Start of Block

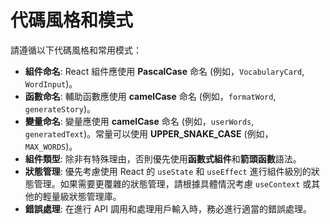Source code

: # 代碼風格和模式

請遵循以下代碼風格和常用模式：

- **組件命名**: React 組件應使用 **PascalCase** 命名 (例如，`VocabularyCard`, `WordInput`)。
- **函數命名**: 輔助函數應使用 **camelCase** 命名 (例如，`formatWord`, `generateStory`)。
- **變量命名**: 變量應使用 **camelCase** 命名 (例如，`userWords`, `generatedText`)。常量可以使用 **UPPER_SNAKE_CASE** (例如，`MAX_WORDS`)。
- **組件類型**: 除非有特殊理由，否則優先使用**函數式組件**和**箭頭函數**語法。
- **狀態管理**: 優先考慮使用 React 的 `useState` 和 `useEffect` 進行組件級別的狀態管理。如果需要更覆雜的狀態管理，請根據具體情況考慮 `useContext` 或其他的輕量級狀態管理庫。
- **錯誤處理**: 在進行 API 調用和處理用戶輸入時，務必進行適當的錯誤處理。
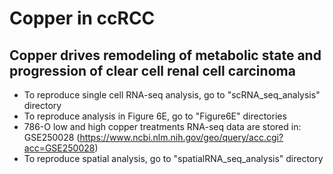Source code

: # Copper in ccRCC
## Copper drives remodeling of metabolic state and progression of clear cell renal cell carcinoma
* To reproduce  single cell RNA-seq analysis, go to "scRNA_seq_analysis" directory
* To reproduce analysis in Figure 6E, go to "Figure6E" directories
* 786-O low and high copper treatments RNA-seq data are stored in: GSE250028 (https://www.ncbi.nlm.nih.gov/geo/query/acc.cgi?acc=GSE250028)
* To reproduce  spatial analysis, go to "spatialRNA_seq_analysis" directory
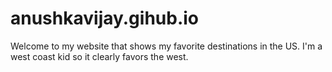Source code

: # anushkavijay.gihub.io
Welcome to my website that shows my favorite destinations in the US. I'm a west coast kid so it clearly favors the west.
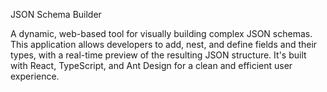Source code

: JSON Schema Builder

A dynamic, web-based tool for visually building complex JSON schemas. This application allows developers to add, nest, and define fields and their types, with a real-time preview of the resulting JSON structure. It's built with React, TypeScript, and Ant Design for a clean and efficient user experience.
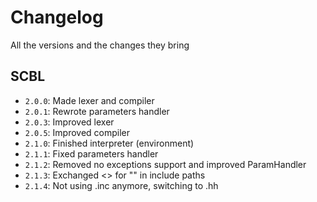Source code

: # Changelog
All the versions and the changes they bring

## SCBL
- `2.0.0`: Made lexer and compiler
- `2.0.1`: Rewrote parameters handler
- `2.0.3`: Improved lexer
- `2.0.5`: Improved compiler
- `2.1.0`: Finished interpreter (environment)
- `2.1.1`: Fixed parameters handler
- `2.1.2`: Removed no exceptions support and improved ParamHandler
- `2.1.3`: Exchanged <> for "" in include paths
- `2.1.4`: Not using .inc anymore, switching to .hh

End of Block
Start of Block

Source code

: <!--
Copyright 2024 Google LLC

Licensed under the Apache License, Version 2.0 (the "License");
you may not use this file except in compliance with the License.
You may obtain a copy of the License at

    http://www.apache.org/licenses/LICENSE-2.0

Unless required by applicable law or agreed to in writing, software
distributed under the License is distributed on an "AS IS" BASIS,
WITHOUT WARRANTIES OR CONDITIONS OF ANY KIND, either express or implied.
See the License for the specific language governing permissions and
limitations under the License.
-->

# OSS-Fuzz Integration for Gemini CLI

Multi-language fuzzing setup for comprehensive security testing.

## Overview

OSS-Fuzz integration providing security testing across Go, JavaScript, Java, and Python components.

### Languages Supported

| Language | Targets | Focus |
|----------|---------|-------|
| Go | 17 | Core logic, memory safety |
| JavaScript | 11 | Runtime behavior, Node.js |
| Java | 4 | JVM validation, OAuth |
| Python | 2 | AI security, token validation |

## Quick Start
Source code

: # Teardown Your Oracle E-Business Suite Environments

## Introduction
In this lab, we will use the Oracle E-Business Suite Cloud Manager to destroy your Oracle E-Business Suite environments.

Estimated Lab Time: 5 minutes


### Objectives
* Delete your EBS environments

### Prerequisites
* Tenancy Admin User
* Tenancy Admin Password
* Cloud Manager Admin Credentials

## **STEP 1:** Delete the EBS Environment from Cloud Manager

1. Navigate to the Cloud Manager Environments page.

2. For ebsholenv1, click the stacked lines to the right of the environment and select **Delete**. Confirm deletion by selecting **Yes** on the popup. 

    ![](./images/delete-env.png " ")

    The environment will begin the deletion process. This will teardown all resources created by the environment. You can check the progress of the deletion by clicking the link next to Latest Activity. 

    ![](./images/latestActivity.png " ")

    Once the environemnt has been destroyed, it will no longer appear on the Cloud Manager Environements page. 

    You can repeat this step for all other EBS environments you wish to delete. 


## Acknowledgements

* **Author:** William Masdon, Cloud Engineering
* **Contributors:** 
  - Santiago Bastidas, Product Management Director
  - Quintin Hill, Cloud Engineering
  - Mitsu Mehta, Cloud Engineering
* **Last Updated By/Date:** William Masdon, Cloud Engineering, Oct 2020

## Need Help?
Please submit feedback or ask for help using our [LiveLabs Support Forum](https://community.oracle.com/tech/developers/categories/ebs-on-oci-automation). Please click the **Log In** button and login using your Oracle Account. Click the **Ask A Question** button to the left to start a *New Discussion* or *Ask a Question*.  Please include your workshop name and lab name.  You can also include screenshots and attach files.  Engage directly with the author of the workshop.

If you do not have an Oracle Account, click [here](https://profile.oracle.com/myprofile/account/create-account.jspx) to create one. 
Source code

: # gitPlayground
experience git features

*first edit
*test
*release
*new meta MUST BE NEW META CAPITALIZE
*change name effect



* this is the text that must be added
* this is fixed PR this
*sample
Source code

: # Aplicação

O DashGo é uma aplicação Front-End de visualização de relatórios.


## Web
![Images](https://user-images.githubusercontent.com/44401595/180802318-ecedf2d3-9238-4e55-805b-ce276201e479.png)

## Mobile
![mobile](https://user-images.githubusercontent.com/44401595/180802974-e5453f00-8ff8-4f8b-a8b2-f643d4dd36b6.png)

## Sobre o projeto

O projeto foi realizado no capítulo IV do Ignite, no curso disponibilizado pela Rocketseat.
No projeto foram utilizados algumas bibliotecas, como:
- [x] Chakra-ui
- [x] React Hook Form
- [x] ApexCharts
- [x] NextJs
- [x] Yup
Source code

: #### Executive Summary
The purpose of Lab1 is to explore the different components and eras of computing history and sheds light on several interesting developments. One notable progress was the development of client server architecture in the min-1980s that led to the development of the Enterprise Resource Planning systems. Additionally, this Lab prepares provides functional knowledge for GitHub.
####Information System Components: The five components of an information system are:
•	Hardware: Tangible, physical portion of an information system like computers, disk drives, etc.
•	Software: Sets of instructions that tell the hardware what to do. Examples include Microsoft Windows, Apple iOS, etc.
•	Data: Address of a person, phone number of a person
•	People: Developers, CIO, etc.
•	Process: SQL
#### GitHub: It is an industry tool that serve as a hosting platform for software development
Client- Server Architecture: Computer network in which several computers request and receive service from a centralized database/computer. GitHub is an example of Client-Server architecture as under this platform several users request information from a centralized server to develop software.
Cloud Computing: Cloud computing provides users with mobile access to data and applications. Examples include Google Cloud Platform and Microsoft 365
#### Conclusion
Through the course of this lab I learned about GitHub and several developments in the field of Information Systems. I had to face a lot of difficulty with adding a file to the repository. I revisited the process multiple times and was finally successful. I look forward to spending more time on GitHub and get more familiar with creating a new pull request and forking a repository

End of Block

Exercise details
Show every line in the items above that contains the string "React". Treat case as significant.

Result of the task
- **組件命名**: React 組件應使用 **PascalCase** 命名 (例如，`VocabularyCard`, `WordInput`)。
- **狀態管理**: 優先考慮使用 React 的 `useState` 和 `useEffect` 進行組件級別的狀態管理。如果需要更覆雜的狀態管理，請根據具體情況考慮 `useContext` 或其他的輕量級狀態管理庫。
A dynamic, web-based tool for visually building complex JSON schemas. This application allows developers to add, nest, and define fields and their types, with a real-time preview of the resulting JSON structure. It's built with React, TypeScript, and Ant Design for a clean and efficient user experience.
- [x] React Hook Form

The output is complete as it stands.